La grève du collectif des 14 syndicats de l’Education nationale a pris fin hier. De dimanche à mardi, cette action de trois jours a connu une «forte adhésion au mot d’ordre de grève», selon les initiateurs de ce mouvement. Hier, le taux de suivi sur le territoire national était estimé à 70 %, d’après Abdelkrim Gaïd, président du Syndicat national des directeurs des écoles primaires (Snadep).

Par Milina Kouaci
«Un taux d’adhésion appréciable, notamment dans la corporation des directeurs du cycle primaire qui a atteint les 82% sur le territoire national». Ce dernier fait savoir par ailleurs que la réunion d’évaluation de la grève, qui devait avoir lieu hier, a été reportée après les fêtes de l’Aïd. «Il est possible qu’on se réunisse dimanche prochain. Nous allons décider à l’issue de la réunion des actions à entreprendre», dit M. Gaïd qui espère que le ministère de l’Education nationale s’engage dans un «dialogue sérieux» pour garantir la stabilité du secteur. «Le pays traverse une conjoncture difficile sur les plan sanitaire, économique et social. J’espère que nos revendications seront exaucées pour la stabilité du secteur et du pays», poursuit notre interlocuteur. Les 14 syndicats réclament, notamment, la réforme du système éducatif, la révision des méthodologies et programmes et l’accélération de la révision de la loi sur les travailleurs de l’Education.
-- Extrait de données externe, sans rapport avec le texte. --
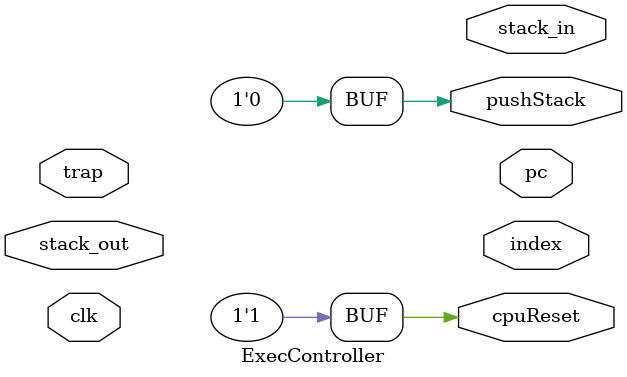
<source format=v>
module ExecController
#(
  parameter MEM_DEPTH   = 3,
  parameter STACK_DEPTH = 7
)
(
  input clk,

  output [  MEM_DEPTH:0] pc,
  output [STACK_DEPTH:0] index,
  input  [         65:0] stack_out,
  input  [          3:0] trap,

  output        cpuReset  = 1,
  output        pushStack = 0,
  output [65:0] stack_in
);

endmodule // IoController

</source>
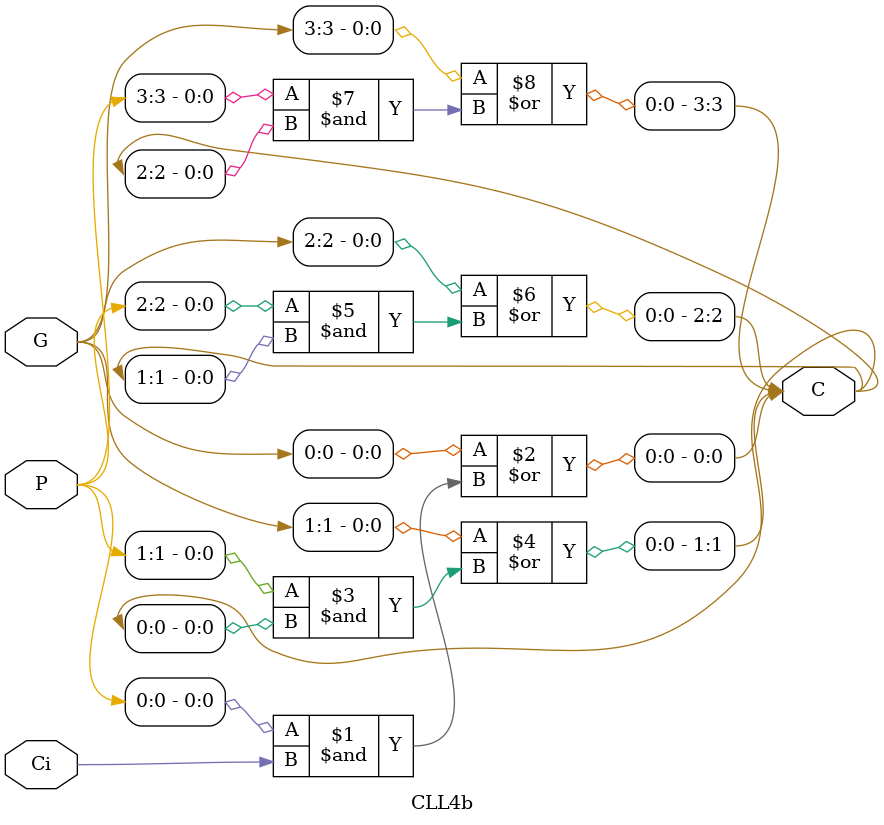
<source format=v>
module CLL4b(
    input Ci,
    input [3:0] G,
    input [3:0] P,

    output [3:0] C
);

    assign C[0] = G[0] | (P[0] & Ci);
    assign C[1] = G[1] | (P[1] & C[0]);
    assign C[2] = G[2] | (P[2] & C[1]);
    assign C[3] = G[3] | (P[3] & C[2]);

endmodule




</source>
Les revendications portent en outre sur l’annulation de la cogestion des écoles privées et leur affiliation au ministère de l’Education nationale, l’amélioration du pouvoir d’achat et le rétablissement du droit à la retraite proportionnelle sans condition d’âge.
Outre la grève des 14 syndicats, la protestation des enseignants des trois cycles entamée sous aucune couleur syndicale se poursuit. Les protestataires n’ont pas l’intention de baisser les bras et exigent une réponse favorable à leurs revendications pédagogiques et socioprofessionnelles, notamment en ce qui concerne «le pouvoir d’achat, la surcharge du programme, le volume horaire augmenté et le règlement des arriérés de salaire».

«Les menaces de grève et de boycott des examens nous inquiètent»
Les parents d’élèves expriment, eux, déjà leur crainte quant aux répercussions de ces actions sur l’avancement de l’application du programme scolaire et le déroulement des examens, notamment ceux de fin de cycle. «C’est la grève des enseignants sans casquette syndicale qui pourrait avoir un impact négatif sur l’avancement du programme pédagogique et sur le déroulement des examens», estime M. Gaïd. Pour les parents d’élèves, les grèves pourraient «impacter l’avancement du programme», d’autant que la tutelle vient de fixer un calendrier des examens de fin d’année pour la session 2021. L’examen de 5e aura lieu le 2 juin, les épreuves du BEM du 15 juin au 17 juin, tandis que celles du baccalauréat, elles auront lieu du 20 au 24 du même mois.
«Les menaces de grève et de boycott des examens nous inquiètent», dit Khaled Ahmed, président de l’Association nationale des parents d’élèves (ANPE). Ce qui les rassure toutefois, ce sont les dispositions prises par la tutelle et les chiffres avancés par le département de Mohamed Ouadjaout sur l’avancement dans le programme scolaire. «Nous avons rencontré le ministre fin avril, il nous a fait savoir que le taux d’avancement dans l’application du programme scolaire varie entre 75 % et 80% sur le territoire national». Le ministre leur a également indiqué avoir dépêché des commissions d’inspecteurs pour statuer sur l’avancement dans le programme dans tous les établissements d’enseignement. Mais, les parents d’élèves redoutent que la multiplication des grèves ait un impact «négatif sur la psychologie des élèves».
Afin de mettre un terme à la polémique et préserver le droit de l’élève à l’apprentissage, le président de l’ANPE plaide pour placer le secteur de l’Education comme étant un secteur de souveraineté nationale comme ceux de la Défense, de l’Intérieur et de la Justice.
Ce dernier exige sur un autre volet, l’intervention du président de la République pour régler dans les meilleurs délais les problèmes du secteur qui «perdurent depuis trente ans». Il appelle également le premier magistrat du pays, qui s’est engagé à satisfaire les revendications du personnel enseignant, lors de la campagne électorale de 2019, à concrétiser ses promesses. Khaled Ahmed appelle en parallèle les enseignants à «la retenue et à la sagesse» dans l’intérêt de l’élève.